→ **Saved entries**:
^^^^
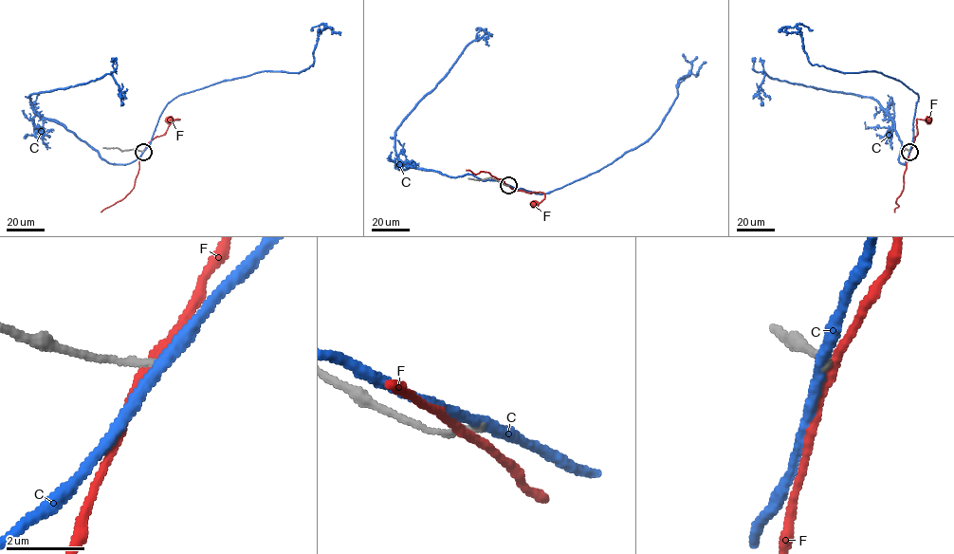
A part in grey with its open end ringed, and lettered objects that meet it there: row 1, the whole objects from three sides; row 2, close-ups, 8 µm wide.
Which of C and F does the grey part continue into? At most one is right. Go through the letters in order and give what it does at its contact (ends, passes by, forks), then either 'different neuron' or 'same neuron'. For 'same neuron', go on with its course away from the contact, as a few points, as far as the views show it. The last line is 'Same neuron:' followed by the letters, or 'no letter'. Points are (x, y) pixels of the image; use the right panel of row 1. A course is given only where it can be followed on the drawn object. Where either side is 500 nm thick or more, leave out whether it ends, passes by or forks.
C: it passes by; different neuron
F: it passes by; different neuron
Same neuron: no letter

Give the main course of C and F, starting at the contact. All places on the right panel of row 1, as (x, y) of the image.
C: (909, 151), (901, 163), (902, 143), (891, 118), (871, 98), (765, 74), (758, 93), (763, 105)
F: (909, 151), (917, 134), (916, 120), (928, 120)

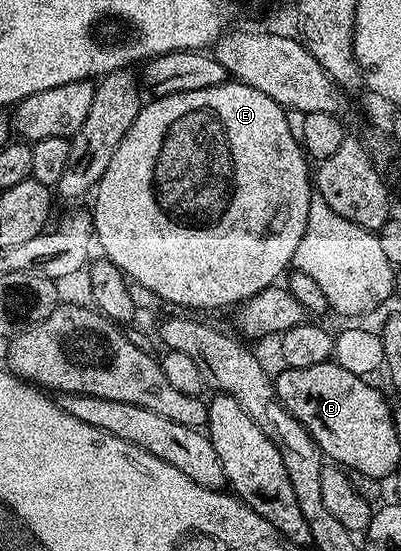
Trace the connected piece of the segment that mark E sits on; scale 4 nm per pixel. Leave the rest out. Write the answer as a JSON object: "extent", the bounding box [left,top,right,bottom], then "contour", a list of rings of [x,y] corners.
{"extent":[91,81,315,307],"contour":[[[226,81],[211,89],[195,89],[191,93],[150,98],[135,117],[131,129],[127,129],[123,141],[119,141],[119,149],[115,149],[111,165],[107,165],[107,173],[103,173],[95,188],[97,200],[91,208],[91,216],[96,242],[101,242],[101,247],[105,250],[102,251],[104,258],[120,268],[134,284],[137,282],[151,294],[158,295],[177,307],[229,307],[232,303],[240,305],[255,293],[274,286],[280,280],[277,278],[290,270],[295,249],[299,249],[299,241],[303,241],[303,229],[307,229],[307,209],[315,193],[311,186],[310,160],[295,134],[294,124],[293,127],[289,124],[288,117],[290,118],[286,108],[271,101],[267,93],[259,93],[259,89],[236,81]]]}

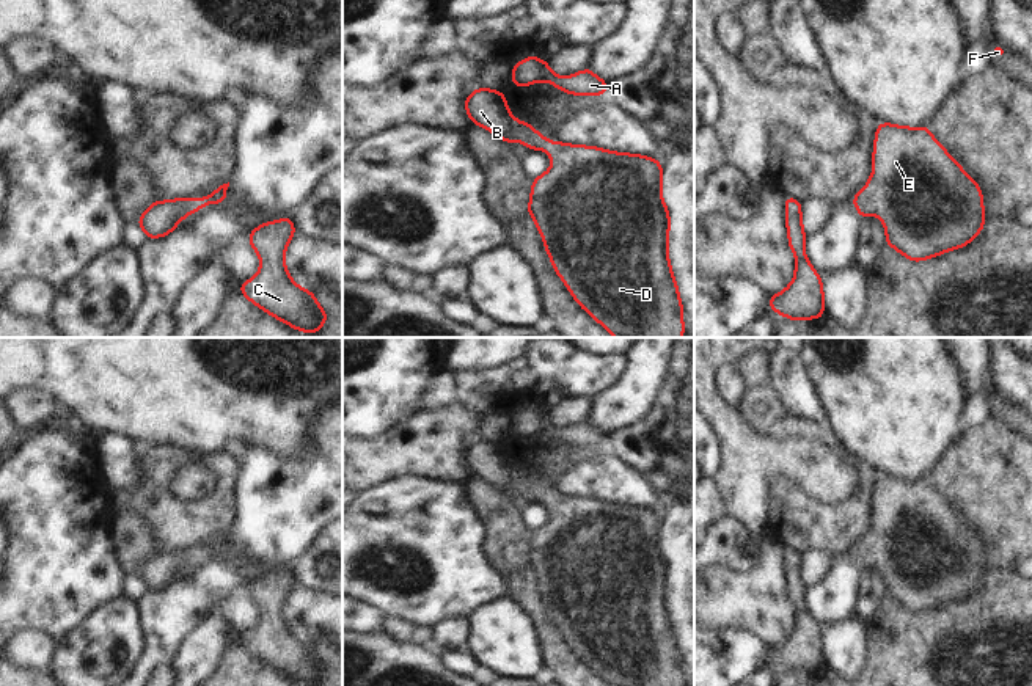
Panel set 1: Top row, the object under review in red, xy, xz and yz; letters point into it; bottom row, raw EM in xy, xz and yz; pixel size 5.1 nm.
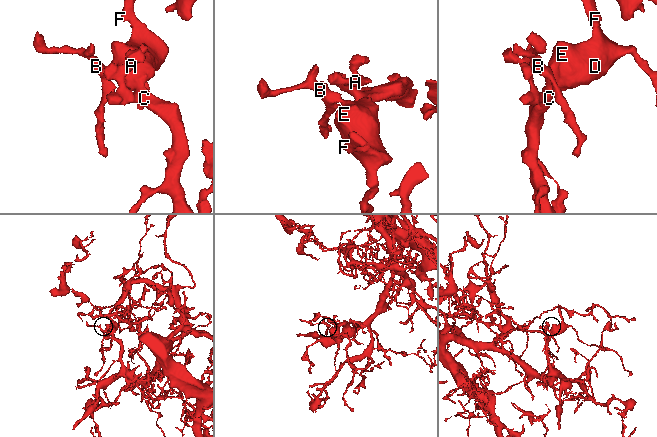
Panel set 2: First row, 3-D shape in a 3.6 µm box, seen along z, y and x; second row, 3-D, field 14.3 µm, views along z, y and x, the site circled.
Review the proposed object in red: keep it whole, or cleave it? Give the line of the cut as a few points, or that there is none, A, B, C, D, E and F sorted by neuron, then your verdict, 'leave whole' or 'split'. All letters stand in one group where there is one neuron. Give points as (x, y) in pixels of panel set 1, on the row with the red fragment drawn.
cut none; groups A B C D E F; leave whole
^^^^
→ **EXERCISE DIRECTIONS**: Nothing but the lines from the one that contains "Review the proposed" through the last line of the entries should appear in your reply, each repeated exactly.

→ **REPLY TO THE TASK**:
Review the proposed object in red: keep it whole, or cleave it? Give the line of the cut as a few points, or that there is none, A, B, C, D, E and F sorted by neuron, then your verdict, 'leave whole' or 'split'. All letters stand in one group where there is one neuron. Give points as (x, y) in pixels of panel set 1, on the row with the red fragment drawn.
cut none; groups A B C D E F; leave whole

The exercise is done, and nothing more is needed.